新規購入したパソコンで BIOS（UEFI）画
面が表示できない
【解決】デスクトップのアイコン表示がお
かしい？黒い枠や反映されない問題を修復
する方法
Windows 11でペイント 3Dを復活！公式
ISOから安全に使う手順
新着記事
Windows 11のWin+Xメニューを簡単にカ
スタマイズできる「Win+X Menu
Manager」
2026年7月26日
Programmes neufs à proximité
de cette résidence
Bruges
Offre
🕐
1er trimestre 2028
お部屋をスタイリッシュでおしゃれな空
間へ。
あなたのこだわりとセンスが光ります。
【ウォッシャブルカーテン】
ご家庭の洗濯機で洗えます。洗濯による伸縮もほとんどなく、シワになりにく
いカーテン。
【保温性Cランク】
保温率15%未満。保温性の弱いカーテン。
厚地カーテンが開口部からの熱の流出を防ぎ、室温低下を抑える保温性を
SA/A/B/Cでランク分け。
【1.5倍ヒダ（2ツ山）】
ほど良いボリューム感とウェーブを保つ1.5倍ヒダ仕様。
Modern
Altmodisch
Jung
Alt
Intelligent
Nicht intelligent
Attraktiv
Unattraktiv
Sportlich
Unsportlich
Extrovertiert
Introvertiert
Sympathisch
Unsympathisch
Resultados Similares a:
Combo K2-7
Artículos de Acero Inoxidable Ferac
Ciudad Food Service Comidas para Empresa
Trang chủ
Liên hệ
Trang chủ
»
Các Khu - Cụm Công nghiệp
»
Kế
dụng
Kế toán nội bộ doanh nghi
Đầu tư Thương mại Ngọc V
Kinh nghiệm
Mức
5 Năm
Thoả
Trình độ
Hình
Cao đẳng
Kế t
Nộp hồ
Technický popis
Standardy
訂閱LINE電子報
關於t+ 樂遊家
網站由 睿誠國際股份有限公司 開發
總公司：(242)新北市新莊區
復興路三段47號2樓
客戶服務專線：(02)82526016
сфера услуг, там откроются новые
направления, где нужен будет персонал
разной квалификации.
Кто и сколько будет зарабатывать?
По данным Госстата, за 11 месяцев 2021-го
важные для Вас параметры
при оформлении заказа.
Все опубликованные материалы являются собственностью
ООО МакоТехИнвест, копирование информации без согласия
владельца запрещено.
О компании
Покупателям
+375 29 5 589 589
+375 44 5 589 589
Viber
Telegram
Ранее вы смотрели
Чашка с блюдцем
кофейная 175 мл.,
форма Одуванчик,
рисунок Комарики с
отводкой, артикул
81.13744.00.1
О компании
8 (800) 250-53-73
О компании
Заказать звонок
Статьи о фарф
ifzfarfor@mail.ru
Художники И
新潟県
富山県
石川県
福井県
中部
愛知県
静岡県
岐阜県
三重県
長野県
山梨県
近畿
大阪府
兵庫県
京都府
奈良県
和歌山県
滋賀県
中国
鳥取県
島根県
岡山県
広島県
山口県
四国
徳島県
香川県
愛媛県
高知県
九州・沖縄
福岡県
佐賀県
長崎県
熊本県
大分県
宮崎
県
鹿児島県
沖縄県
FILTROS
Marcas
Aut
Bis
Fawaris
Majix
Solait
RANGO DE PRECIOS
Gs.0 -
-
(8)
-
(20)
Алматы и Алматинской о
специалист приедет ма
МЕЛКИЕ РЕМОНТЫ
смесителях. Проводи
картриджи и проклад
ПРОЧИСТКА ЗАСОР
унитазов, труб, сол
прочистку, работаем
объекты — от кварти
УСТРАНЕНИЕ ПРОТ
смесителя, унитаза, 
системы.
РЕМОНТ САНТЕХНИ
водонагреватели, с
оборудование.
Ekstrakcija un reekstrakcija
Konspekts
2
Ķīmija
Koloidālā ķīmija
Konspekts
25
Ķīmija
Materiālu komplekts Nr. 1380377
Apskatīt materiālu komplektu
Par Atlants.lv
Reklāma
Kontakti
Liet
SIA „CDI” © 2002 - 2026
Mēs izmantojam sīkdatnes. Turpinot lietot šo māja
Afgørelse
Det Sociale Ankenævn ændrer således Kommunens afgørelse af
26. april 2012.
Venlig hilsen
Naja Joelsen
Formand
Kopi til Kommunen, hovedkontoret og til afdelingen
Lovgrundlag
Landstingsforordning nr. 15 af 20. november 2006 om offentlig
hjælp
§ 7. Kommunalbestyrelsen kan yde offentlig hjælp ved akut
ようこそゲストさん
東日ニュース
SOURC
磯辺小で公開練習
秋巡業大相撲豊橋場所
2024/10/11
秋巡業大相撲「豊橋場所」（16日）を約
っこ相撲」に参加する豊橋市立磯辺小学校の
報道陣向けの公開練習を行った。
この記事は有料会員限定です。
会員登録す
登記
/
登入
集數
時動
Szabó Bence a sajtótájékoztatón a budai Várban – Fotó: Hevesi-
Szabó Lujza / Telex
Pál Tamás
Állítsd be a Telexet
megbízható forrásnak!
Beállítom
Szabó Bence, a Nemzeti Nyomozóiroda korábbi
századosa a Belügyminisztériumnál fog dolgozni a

> **What is being asked**: Reproduce the text of all the records line for line, keeping every character unchanged.

> **Solution for this problem**:
新規購入したパソコンで BIOS（UEFI）画
面が表示できない
【解決】デスクトップのアイコン表示がお
かしい？黒い枠や反映されない問題を修復
する方法
Windows 11でペイント 3Dを復活！公式
ISOから安全に使う手順
新着記事
Windows 11のWin+Xメニューを簡単にカ
スタマイズできる「Win+X Menu
Manager」
2026年7月26日
Programmes neufs à proximité
de cette résidence
Bruges
Offre
🕐
1er trimestre 2028
お部屋をスタイリッシュでおしゃれな空
間へ。
あなたのこだわりとセンスが光ります。
【ウォッシャブルカーテン】
ご家庭の洗濯機で洗えます。洗濯による伸縮もほとんどなく、シワになりにく
いカーテン。
【保温性Cランク】
保温率15%未満。保温性の弱いカーテン。
厚地カーテンが開口部からの熱の流出を防ぎ、室温低下を抑える保温性を
SA/A/B/Cでランク分け。
【1.5倍ヒダ（2ツ山）】
ほど良いボリューム感とウェーブを保つ1.5倍ヒダ仕様。
Modern
Altmodisch
Jung
Alt
Intelligent
Nicht intelligent
Attraktiv
Unattraktiv
Sportlich
Unsportlich
Extrovertiert
Introvertiert
Sympathisch
Unsympathisch
Resultados Similares a:
Combo K2-7
Artículos de Acero Inoxidable Ferac
Ciudad Food Service Comidas para Empresa
Trang chủ
Liên hệ
Trang chủ
»
Các Khu - Cụm Công nghiệp
»
Kế
dụng
Kế toán nội bộ doanh nghi
Đầu tư Thương mại Ngọc V
Kinh nghiệm
Mức
5 Năm
Thoả
Trình độ
Hình
Cao đẳng
Kế t
Nộp hồ
Technický popis
Standardy
訂閱LINE電子報
關於t+ 樂遊家
網站由 睿誠國際股份有限公司 開發
總公司：(242)新北市新莊區
復興路三段47號2樓
客戶服務專線：(02)82526016
сфера услуг, там откроются новые
направления, где нужен будет персонал
разной квалификации.
Кто и сколько будет зарабатывать?
По данным Госстата, за 11 месяцев 2021-го
важные для Вас параметры
при оформлении заказа.
Все опубликованные материалы являются собственностью
ООО МакоТехИнвест, копирование информации без согласия
владельца запрещено.
О компании
Покупателям
+375 29 5 589 589
+375 44 5 589 589
Viber
Telegram
Ранее вы смотрели
Чашка с блюдцем
кофейная 175 мл.,
форма Одуванчик,
рисунок Комарики с
отводкой, артикул
81.13744.00.1
О компании
8 (800) 250-53-73
О компании
Заказать звонок
Статьи о фарф
ifzfarfor@mail.ru
Художники И
新潟県
富山県
石川県
福井県
中部
愛知県
静岡県
岐阜県
三重県
長野県
山梨県
近畿
大阪府
兵庫県
京都府
奈良県
和歌山県
滋賀県
中国
鳥取県
島根県
岡山県
広島県
山口県
四国
徳島県
香川県
愛媛県
高知県
九州・沖縄
福岡県
佐賀県
長崎県
熊本県
大分県
宮崎
県
鹿児島県
沖縄県
FILTROS
Marcas
Aut
Bis
Fawaris
Majix
Solait
RANGO DE PRECIOS
Gs.0 -
-
(8)
-
(20)
Алматы и Алматинской о
специалист приедет ма
МЕЛКИЕ РЕМОНТЫ
смесителях. Проводи
картриджи и проклад
ПРОЧИСТКА ЗАСОР
унитазов, труб, сол
прочистку, работаем
объекты — от кварти
УСТРАНЕНИЕ ПРОТ
смесителя, унитаза, 
системы.
РЕМОНТ САНТЕХНИ
водонагреватели, с
оборудование.
Ekstrakcija un reekstrakcija
Konspekts
2
Ķīmija
Koloidālā ķīmija
Konspekts
25
Ķīmija
Materiālu komplekts Nr. 1380377
Apskatīt materiālu komplektu
Par Atlants.lv
Reklāma
Kontakti
Liet
SIA „CDI” © 2002 - 2026
Mēs izmantojam sīkdatnes. Turpinot lietot šo māja
Afgørelse
Det Sociale Ankenævn ændrer således Kommunens afgørelse af
26. april 2012.
Venlig hilsen
Naja Joelsen
Formand
Kopi til Kommunen, hovedkontoret og til afdelingen
Lovgrundlag
Landstingsforordning nr. 15 af 20. november 2006 om offentlig
hjælp
§ 7. Kommunalbestyrelsen kan yde offentlig hjælp ved akut
ようこそゲストさん
東日ニュース
SOURC
磯辺小で公開練習
秋巡業大相撲豊橋場所
2024/10/11
秋巡業大相撲「豊橋場所」（16日）を約
っこ相撲」に参加する豊橋市立磯辺小学校の
報道陣向けの公開練習を行った。
この記事は有料会員限定です。
会員登録す
登記
/
登入
集數
時動
Szabó Bence a sajtótájékoztatón a budai Várban – Fotó: Hevesi-
Szabó Lujza / Telex
Pál Tamás
Állítsd be a Telexet
megbízható forrásnak!
Beállítom
Szabó Bence, a Nemzeti Nyomozóiroda korábbi
századosa a Belügyminisztériumnál fog dolgozni a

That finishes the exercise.